As of Thursday, September 15, 2016
The surfing life has always been about the endless summer. However, the most recent run of the Surf Expo trade show, held Sept. 8–10 in Orlando, Fla., was the place to unveil Summer ’17 looks for action-sports and beach-lifestyle brands, such as Lira, headquartered in Anaheim, Calif.
“We use [Surf Expo] as our Summer show,” said Todd Kellogg, founder of Lira. Like many other action-sports brand owners and salespeople, he had spent the past few months selling Spring-season goods.
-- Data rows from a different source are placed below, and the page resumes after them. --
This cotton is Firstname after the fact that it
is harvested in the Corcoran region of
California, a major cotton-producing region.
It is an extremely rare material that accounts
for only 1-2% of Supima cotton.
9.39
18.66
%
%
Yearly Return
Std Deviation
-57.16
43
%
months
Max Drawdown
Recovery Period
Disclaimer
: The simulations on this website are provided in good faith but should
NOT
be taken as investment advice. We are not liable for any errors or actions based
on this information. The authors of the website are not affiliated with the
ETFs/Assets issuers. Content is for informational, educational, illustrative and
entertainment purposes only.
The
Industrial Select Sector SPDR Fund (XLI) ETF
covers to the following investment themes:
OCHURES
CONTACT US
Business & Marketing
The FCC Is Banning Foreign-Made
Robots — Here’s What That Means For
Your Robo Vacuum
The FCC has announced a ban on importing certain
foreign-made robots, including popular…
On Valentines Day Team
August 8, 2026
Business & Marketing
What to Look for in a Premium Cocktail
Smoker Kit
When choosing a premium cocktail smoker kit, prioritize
The chance to sell a new season has been a breath of fresh air for these businesspeople. They said that the new collections can put a boost in business. Joel Cooper, chief executive officer of Lost International LLC of Laguna Beach, Calif., estimated that his brand’s sales had doubled compared to Surf Expo’s September 2015 show. “It’s the first Summer show of the season,” Cooper said of Surf Expo.
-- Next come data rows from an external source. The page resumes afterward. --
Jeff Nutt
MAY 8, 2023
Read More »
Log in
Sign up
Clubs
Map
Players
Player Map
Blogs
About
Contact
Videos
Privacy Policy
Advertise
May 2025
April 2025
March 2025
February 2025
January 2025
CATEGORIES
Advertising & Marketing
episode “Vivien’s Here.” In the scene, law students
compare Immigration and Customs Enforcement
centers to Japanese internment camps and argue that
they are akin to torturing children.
Summer is not considered a major season on the fashion calendar, but it is considered important for the action-sports businesses and beach-lifestyle crowd, to which Surf Expo caters. The most recent run of the show was considered its largest, said Roy Turner, senior vice president of Emerald Expositions, the owner of the biannual trade show, which also produces a larger January show. At the most recent September show, there were 2,400 booths and 1,100 vendors at the sprawling show. Buyer attendance was up 7 percent over last year.
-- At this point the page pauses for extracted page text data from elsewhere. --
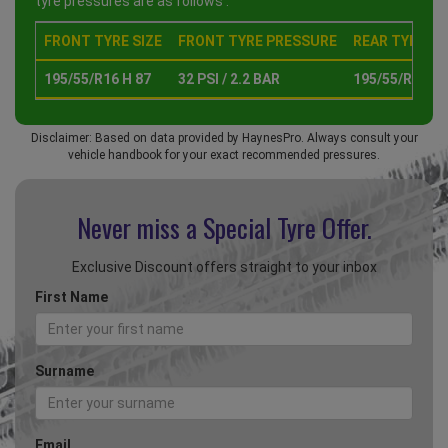
tyre pressures are as follows :
FRONT TYRE SIZE
FRONT TYRE PRESSURE
REAR TYRE SI
195/55/R16 H 87
32 PSI / 2.2 BAR
195/55/R16 H 
Disclaimer: Based on data provided by HaynesPro. Always consult your
vehicle handbook for your exact recommended pressures.
Never miss a Special
Tyre Offer.
Exclusive Discount offers straight to your inbox
First Name
Surname
Email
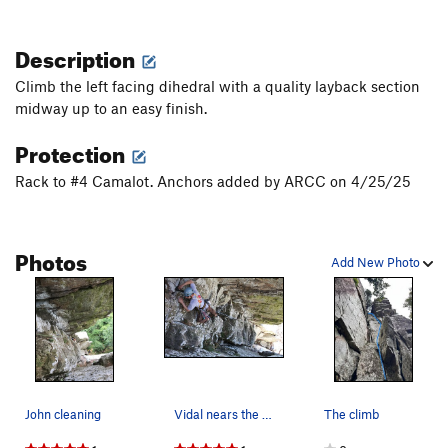
Description
Climb the left facing dihedral with a quality layback section
midway up to an easy finish.
Protection
Rack to #4 Camalot. Anchors added by ARCC on 4/25/25
Photos
Add New Photo
John cleaning
Vidal nears the top-out of Junior Achievement
The climb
“Surf Expo is expanding from its regional surf roots. It’s the largest watersports and coastal lifestyle show in the U.S.,” Turner said. While attendance is particularly strong for the Southeast and Florida retailers, such as Ron Jon Surf Shop, Surf Expo’s show has fostered a national and international following. Retailers from Asia and Europe shop the show. It has a strong following from surf shops and resort boutiques in the Caribbean and Latin America. Leading surf and action-sports boutiques from California, including Sun Diego and Jack’s Surf, are regulars at the show. Bob Abdel, general buyer for Jack’s, said that Surf Expo has been the only market to get a product highly associated with California.
“I go there for hard goods,” he said. “We do our surfboards, fins, body-surfing boards at the show. It’s the only place where you can buy that stuff now.”
He also shopped for apparel lines. On the show floor, he saw a lot of performance boardshorts and hybrid walking shorts. “It was interesting how many brands were showing fishing clothes and styles. It was the most fishing brands I ever saw.”
Jack’s came off a profitable summer, Abdel said, but the beginning of the year was tough. “We’re trying to be lean and clean right now. You can’t take chances; you don’t know what is going to happen tomorrow,” he said. “You have to add new lines, but we don’t add as many lines as we used to.”
Lira’s Kellogg also said that vendors must fight for every dollar. “There is business out there, but you have to work harder to get it,” he said.
Show debuts included Lira’s Hyper Flex Series. Made with moisture-wicking materials, the capsule collection will be Lira’s first venture into athleisure styles. The brand also expanded its offerings of boardshorts and men’s bottoms as well as cut-and-sew dresses for women.
Tavik, the Irvine, Calif.–headquartered brand, introduced its Wexler Collection. The bottoms collection does not feature as much performance fabric as boardshorts. Rather, Wexler Collection focuses on “pool culture,” not ocean sports. Prints on the Wexler Collection are inspired by mid-20th-century California architecture.
Surf Expo was a place where The Mad Hueys, a Carlsbad, Calif.–headquartered brand, introduced a major extension to its fishing sports–focused label. Taking a bow was its cut-and-sew button-up short-sleeve shirts, four-way-stretch boardshorts and jackets, said PJ Connell, the brand’s general manager of the Americas.
Connell had spent a career working for traditional action-sports brands, but he took a gamble in outfitting fishing sports. He recalled seeing market research that found that at least half of licensed American anglers were under the age of 34. However, he couldn’t see clothes reflecting the sensibilities and humor of youth.
“It’s a natural evolution of action sports. It’s the ocean lifestyle. How do you bring freshness and new people in your doors,” he said of the wave of fishing brands.
An expansion beyond traditional action-sports activities and brands has been building the appeal of Surf Expo. The show has attracted apparel brands and hard-goods companies serving water sports such as stand-up paddling, wakeboarding, canoeing and kayaking, Turner said. “Unless you are swimming laps in a pool, we have you covered,” he said.